REVIEW: Meena – ‘Different Now’
Meena’s debut album ‘Different Now’ is the sound of a band stretching their limbs without losing sight of the quiet magic that made them worth following in the first place. Over the past five years and three EPs, the Manchester quartet have carved out their own twilight zone, one where shoegaze glow meets and electronic pulse. But here, that world feels bigger, more intricate, and just a touch bolder.
From the opening moments of ‘Doreen’, where shimmering strings wrap around a crystalline beat, there’s a sense that Meena have tightened their focus without sanding down their haze. They still trade in breathy intimacy and blurred edges, but now the light cuts through more often, a glint of clarity breaking the fog.

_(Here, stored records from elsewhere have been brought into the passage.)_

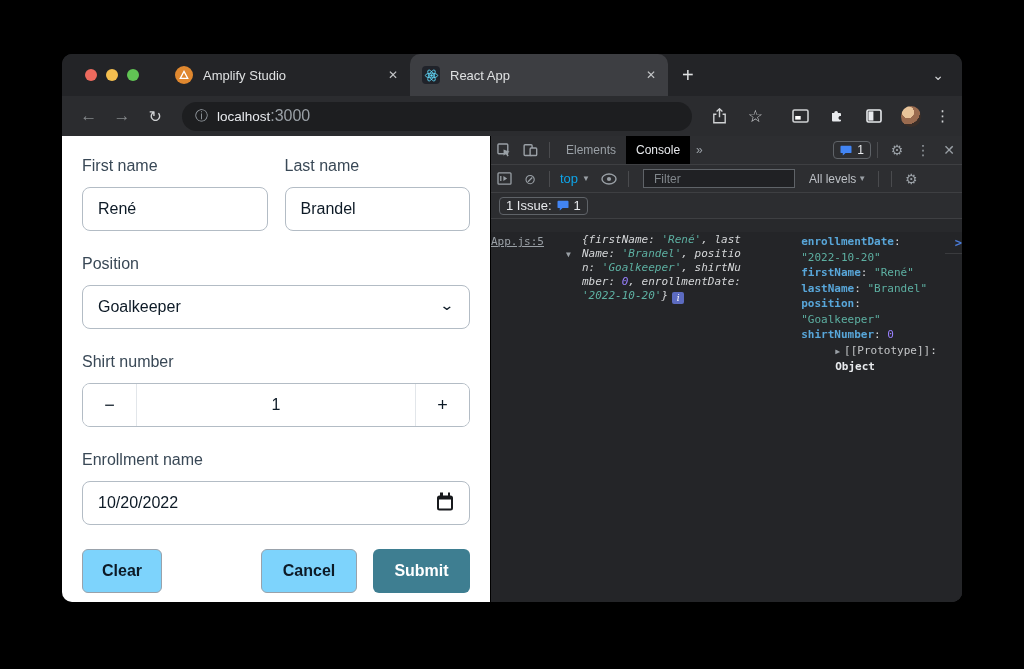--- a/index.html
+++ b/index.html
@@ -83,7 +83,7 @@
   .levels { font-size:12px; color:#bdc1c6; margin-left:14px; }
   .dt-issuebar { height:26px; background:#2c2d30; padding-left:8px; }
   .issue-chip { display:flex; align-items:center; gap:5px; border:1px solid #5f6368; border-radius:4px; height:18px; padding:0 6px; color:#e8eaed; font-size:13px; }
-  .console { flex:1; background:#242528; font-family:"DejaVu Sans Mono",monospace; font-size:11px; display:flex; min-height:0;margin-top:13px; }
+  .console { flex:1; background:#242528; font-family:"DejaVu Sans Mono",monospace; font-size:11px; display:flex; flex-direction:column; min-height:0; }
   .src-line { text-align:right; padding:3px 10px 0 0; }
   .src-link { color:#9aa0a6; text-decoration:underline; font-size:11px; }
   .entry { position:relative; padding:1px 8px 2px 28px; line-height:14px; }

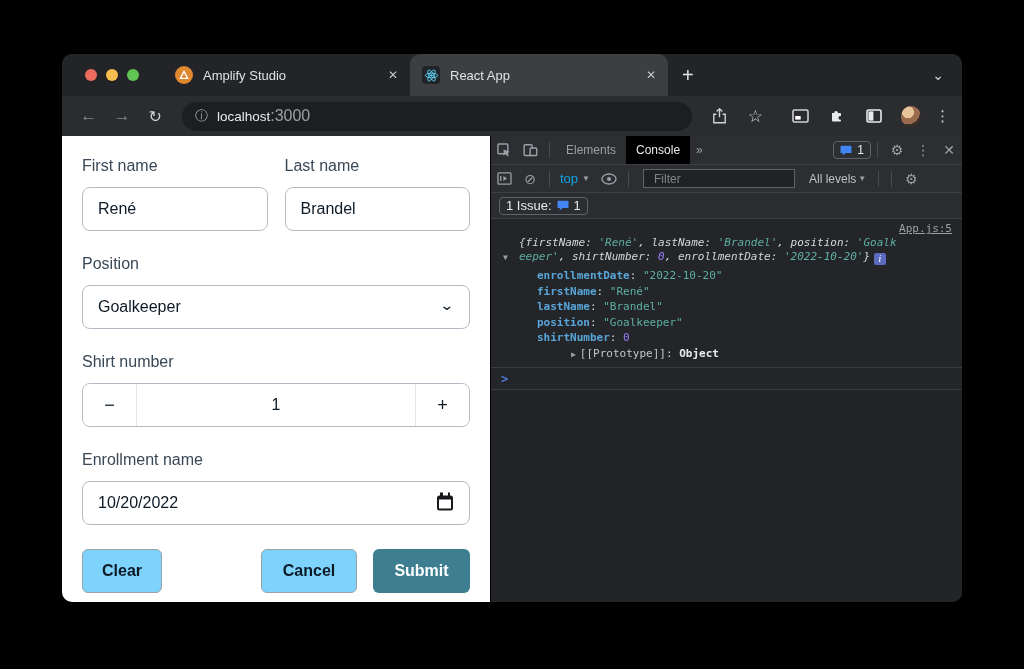--- a/index.html
+++ b/index.html
@@ -98,7 +98,7 @@
   .val-s { color:#5db0a2; } .val-n { color:#9980ff; }
   .proto-row { padding-left:34px; color:#c3c5c7; }
   .proto-arrow { font-size:8px; color:#9aa0a6; margin-right:4px; }
-  .val-obj { color:#e8eaed; font-weight:bold; }
+  .val-obj { color:#e8eaed; font-weight:normal; }
   .log-divider { border-top:1px solid #3a3b3e; margin-top:5px; }
   .prompt-row { height:22px; display:flex; align-items:center; padding-left:10px; border-bottom:1px solid #3a3b3e; }
   .prompt-chev { color:#4a7bd8; font-weight:bold; font-size:12px; }

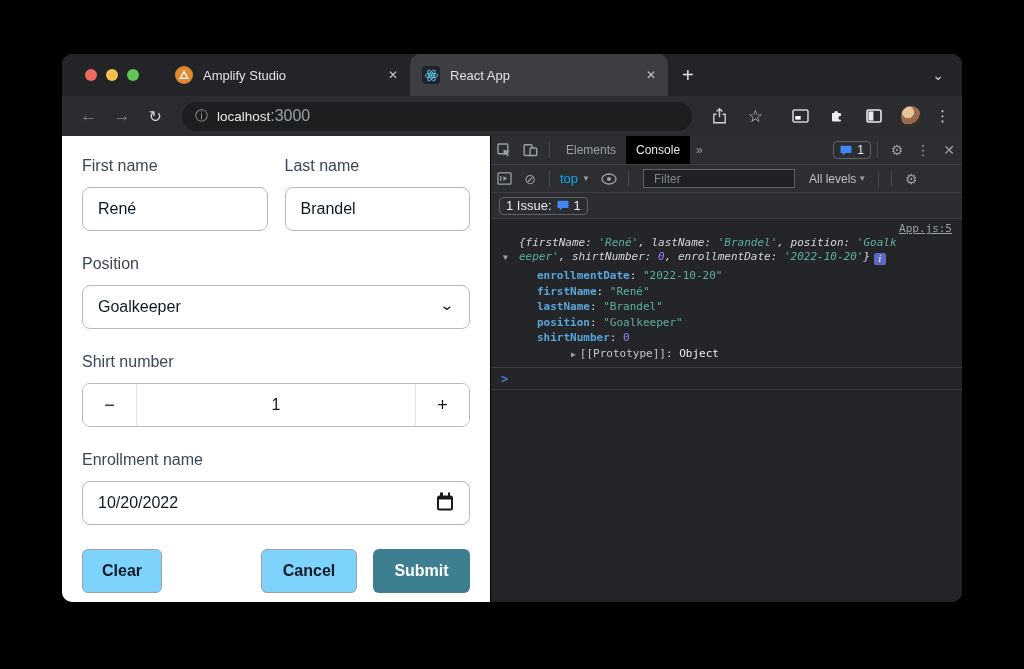--- a/index.html
+++ b/index.html
@@ -219,7 +219,7 @@
       </div>
 
       <div class="f-block">
-        <div class="f-label">Enrollment name</div>
+        <div class="f-label">Enrollment date</div>
         <div class="f-input date-box">
           <span>10/20/2022</span>
           <span class="cal-icon"></span>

The tracklist flows like a carefully plotted journey. ‘Wait’ carries a low-lit tension, its echoing guitar cries hovering over a heartbeat rhythm. ‘Wonder’ swells with cinematic percussion before ‘Somebody’ unfurls into a dusky anthem, its rise and release perfectly paced. By the time ‘Peter ‘drifts between hush and drive in the closing stretch, you’re suspended between stillness and motion, exactly where Meena have always wanted you to be.
‘Different Now’ solidifies Meena’s place in the shoegaze-adjacent underground. It’s a debut that lures you into familiar shadows, then slips open doors to unexpected vistas. For a record built on subtlety, it leaves a surprisingly lasting mark.